*Work request*. Write every entry out again, exactly as given.

Stored data:

--- START ---

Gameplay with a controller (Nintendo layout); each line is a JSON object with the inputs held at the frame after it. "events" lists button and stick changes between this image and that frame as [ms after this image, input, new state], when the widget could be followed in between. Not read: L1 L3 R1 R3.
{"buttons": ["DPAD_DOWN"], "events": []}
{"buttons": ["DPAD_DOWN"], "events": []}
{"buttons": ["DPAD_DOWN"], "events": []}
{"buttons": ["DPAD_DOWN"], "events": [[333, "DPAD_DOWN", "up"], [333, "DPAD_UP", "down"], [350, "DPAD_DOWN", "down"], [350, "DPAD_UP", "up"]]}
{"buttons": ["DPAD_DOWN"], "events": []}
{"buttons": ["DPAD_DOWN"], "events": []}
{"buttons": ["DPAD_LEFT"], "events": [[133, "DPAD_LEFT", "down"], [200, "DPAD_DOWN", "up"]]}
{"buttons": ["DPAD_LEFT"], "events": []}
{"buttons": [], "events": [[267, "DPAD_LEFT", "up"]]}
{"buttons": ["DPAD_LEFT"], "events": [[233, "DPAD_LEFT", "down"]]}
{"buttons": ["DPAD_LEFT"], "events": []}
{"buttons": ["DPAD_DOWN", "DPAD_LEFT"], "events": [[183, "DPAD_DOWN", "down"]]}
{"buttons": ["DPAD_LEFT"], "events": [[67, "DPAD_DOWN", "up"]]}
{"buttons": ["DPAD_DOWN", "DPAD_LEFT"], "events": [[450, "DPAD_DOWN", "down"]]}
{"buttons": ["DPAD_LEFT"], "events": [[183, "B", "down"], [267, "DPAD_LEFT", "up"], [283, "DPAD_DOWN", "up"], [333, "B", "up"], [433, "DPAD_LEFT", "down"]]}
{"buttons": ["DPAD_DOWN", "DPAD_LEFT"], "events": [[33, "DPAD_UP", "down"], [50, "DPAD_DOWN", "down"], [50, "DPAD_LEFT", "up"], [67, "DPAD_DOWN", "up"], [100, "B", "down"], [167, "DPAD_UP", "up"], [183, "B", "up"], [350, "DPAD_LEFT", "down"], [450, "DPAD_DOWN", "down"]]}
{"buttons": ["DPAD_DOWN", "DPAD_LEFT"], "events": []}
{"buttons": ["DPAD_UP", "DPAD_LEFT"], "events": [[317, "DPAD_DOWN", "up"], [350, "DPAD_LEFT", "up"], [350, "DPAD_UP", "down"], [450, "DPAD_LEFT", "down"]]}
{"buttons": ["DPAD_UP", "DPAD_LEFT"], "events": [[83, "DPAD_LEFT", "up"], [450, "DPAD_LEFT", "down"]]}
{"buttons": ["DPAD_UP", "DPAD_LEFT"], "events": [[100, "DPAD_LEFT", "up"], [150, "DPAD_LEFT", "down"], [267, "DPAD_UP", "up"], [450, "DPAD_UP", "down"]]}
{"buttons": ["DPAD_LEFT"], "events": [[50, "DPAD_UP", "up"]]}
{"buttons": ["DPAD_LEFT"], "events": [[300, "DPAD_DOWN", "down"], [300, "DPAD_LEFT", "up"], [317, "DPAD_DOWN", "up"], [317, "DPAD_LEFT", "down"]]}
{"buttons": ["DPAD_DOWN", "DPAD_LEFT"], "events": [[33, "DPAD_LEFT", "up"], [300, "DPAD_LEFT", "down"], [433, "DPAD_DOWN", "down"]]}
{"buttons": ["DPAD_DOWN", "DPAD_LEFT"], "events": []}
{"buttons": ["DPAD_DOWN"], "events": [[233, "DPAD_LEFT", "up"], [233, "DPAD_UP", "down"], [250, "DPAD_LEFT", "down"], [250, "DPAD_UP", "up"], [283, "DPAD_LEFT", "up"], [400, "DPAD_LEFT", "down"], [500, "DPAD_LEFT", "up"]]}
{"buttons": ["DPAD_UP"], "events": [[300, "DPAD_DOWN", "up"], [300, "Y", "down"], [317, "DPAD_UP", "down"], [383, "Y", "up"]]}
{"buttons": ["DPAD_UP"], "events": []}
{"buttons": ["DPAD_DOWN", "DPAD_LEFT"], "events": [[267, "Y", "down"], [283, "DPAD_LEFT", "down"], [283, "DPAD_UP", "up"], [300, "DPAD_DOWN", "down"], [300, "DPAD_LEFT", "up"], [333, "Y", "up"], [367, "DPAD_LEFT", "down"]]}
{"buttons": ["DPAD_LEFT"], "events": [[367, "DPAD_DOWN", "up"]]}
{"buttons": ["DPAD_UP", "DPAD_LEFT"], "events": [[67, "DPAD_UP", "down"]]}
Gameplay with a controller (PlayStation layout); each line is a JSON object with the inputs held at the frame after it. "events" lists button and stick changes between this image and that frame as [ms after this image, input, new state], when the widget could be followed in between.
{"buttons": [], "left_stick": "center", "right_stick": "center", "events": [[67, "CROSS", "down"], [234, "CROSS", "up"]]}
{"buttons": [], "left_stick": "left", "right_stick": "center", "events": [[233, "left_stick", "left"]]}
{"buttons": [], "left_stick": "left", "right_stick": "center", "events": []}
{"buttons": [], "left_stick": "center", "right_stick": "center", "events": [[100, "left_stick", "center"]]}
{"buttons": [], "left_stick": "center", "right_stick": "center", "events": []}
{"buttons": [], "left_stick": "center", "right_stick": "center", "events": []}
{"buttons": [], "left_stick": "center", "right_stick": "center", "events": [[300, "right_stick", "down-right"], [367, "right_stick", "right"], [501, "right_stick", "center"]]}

--- END ---

*Response for this exercise*.
Gameplay with a controller (Nintendo layout); each line is a JSON object with the inputs held at the frame after it. "events" lists button and stick changes between this image and that frame as [ms after this image, input, new state], when the widget could be followed in between. Not read: L1 L3 R1 R3.
{"buttons": ["DPAD_DOWN"], "events": []}
{"buttons": ["DPAD_DOWN"], "events": []}
{"buttons": ["DPAD_DOWN"], "events": []}
{"buttons": ["DPAD_DOWN"], "events": [[333, "DPAD_DOWN", "up"], [333, "DPAD_UP", "down"], [350, "DPAD_DOWN", "down"], [350, "DPAD_UP", "up"]]}
{"buttons": ["DPAD_DOWN"], "events": []}
{"buttons": ["DPAD_DOWN"], "events": []}
{"buttons": ["DPAD_LEFT"], "events": [[133, "DPAD_LEFT", "down"], [200, "DPAD_DOWN", "up"]]}
{"buttons": ["DPAD_LEFT"], "events": []}
{"buttons": [], "events": [[267, "DPAD_LEFT", "up"]]}
{"buttons": ["DPAD_LEFT"], "events": [[233, "DPAD_LEFT", "down"]]}
{"buttons": ["DPAD_LEFT"], "events": []}
{"buttons": ["DPAD_DOWN", "DPAD_LEFT"], "events": [[183, "DPAD_DOWN", "down"]]}
{"buttons": ["DPAD_LEFT"], "events": [[67, "DPAD_DOWN", "up"]]}
{"buttons": ["DPAD_DOWN", "DPAD_LEFT"], "events": [[450, "DPAD_DOWN", "down"]]}
{"buttons": ["DPAD_LEFT"], "events": [[183, "B", "down"], [267, "DPAD_LEFT", "up"], [283, "DPAD_DOWN", "up"], [333, "B", "up"], [433, "DPAD_LEFT", "down"]]}
{"buttons": ["DPAD_DOWN", "DPAD_LEFT"], "events": [[33, "DPAD_UP", "down"], [50, "DPAD_DOWN", "down"], [50, "DPAD_LEFT", "up"], [67, "DPAD_DOWN", "up"], [100, "B", "down"], [167, "DPAD_UP", "up"], [183, "B", "up"], [350, "DPAD_LEFT", "down"], [450, "DPAD_DOWN", "down"]]}
{"buttons": ["DPAD_DOWN", "DPAD_LEFT"], "events": []}
{"buttons": ["DPAD_UP", "DPAD_LEFT"], "events": [[317, "DPAD_DOWN", "up"], [350, "DPAD_LEFT", "up"], [350, "DPAD_UP", "down"], [450, "DPAD_LEFT", "down"]]}
{"buttons": ["DPAD_UP", "DPAD_LEFT"], "events": [[83, "DPAD_LEFT", "up"], [450, "DPAD_LEFT", "down"]]}
{"buttons": ["DPAD_UP", "DPAD_LEFT"], "events": [[100, "DPAD_LEFT", "up"], [150, "DPAD_LEFT", "down"], [267, "DPAD_UP", "up"], [450, "DPAD_UP", "down"]]}
{"buttons": ["DPAD_LEFT"], "events": [[50, "DPAD_UP", "up"]]}
{"buttons": ["DPAD_LEFT"], "events": [[300, "DPAD_DOWN", "down"], [300, "DPAD_LEFT", "up"], [317, "DPAD_DOWN", "up"], [317, "DPAD_LEFT", "down"]]}
{"buttons": ["DPAD_DOWN", "DPAD_LEFT"], "events": [[33, "DPAD_LEFT", "up"], [300, "DPAD_LEFT", "down"], [433, "DPAD_DOWN", "down"]]}
{"buttons": ["DPAD_DOWN", "DPAD_LEFT"], "events": []}
{"buttons": ["DPAD_DOWN"], "events": [[233, "DPAD_LEFT", "up"], [233, "DPAD_UP", "down"], [250, "DPAD_LEFT", "down"], [250, "DPAD_UP", "up"], [283, "DPAD_LEFT", "up"], [400, "DPAD_LEFT", "down"], [500, "DPAD_LEFT", "up"]]}
{"buttons": ["DPAD_UP"], "events": [[300, "DPAD_DOWN", "up"], [300, "Y", "down"], [317, "DPAD_UP", "down"], [383, "Y", "up"]]}
{"buttons": ["DPAD_UP"], "events": []}
{"buttons": ["DPAD_DOWN", "DPAD_LEFT"], "events": [[267, "Y", "down"], [283, "DPAD_LEFT", "down"], [283, "DPAD_UP", "up"], [300, "DPAD_DOWN", "down"], [300, "DPAD_LEFT", "up"], [333, "Y", "up"], [367, "DPAD_LEFT", "down"]]}
{"buttons": ["DPAD_LEFT"], "events": [[367, "DPAD_DOWN", "up"]]}
{"buttons": ["DPAD_UP", "DPAD_LEFT"], "events": [[67, "DPAD_UP", "down"]]}
Gameplay with a controller (PlayStation layout); each line is a JSON object with the inputs held at the frame after it. "events" lists button and stick changes between this image and that frame as [ms after this image, input, new state], when the widget could be followed in between.
{"buttons": [], "left_stick": "center", "right_stick": "center", "events": [[67, "CROSS", "down"], [234, "CROSS", "up"]]}
{"buttons": [], "left_stick": "left", "right_stick": "center", "events": [[233, "left_stick", "left"]]}
{"buttons": [], "left_stick": "left", "right_stick": "center", "events": []}
{"buttons": [], "left_stick": "center", "right_stick": "center", "events": [[100, "left_stick", "center"]]}
{"buttons": [], "left_stick": "center", "right_stick": "center", "events": []}
{"buttons": [], "left_stick": "center", "right_stick": "center", "events": []}
{"buttons": [], "left_stick": "center", "right_stick": "center", "events": [[300, "right_stick", "down-right"], [367, "right_stick", "right"], [501, "right_stick", "center"]]}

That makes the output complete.